• **Task details**
Each line holding the string "left" is to be copied from the data.

• **Dataset records**
[Start of Attachment]

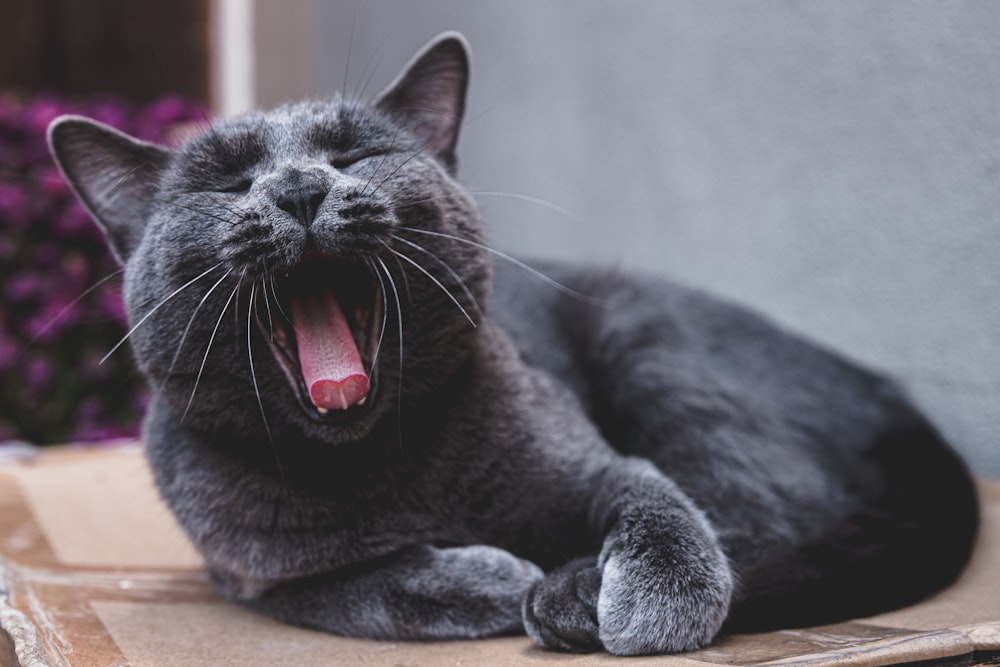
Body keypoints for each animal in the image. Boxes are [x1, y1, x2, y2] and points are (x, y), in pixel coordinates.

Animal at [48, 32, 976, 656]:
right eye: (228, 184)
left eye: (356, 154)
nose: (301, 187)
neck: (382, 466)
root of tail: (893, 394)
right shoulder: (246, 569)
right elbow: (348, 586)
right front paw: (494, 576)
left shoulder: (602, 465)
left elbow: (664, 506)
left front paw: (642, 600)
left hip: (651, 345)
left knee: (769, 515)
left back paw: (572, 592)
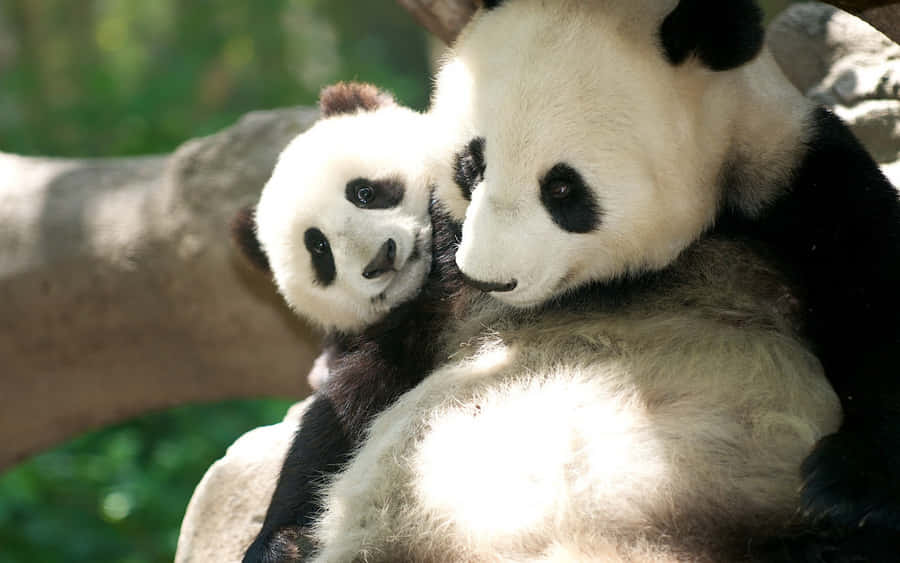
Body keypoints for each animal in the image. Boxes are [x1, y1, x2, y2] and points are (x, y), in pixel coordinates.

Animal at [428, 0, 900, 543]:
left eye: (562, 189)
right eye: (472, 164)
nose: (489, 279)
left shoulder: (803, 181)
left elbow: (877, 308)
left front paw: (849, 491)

[End of Attachment]

• **Result**
left eye: (356, 154)
left shoulder: (602, 465)
left elbow: (664, 506)
left front paw: (642, 600)
left hip: (651, 345)
left knee: (769, 515)
left back paw: (572, 592)
left eye: (562, 189)
left shoulder: (803, 181)
left elbow: (877, 308)
left front paw: (849, 491)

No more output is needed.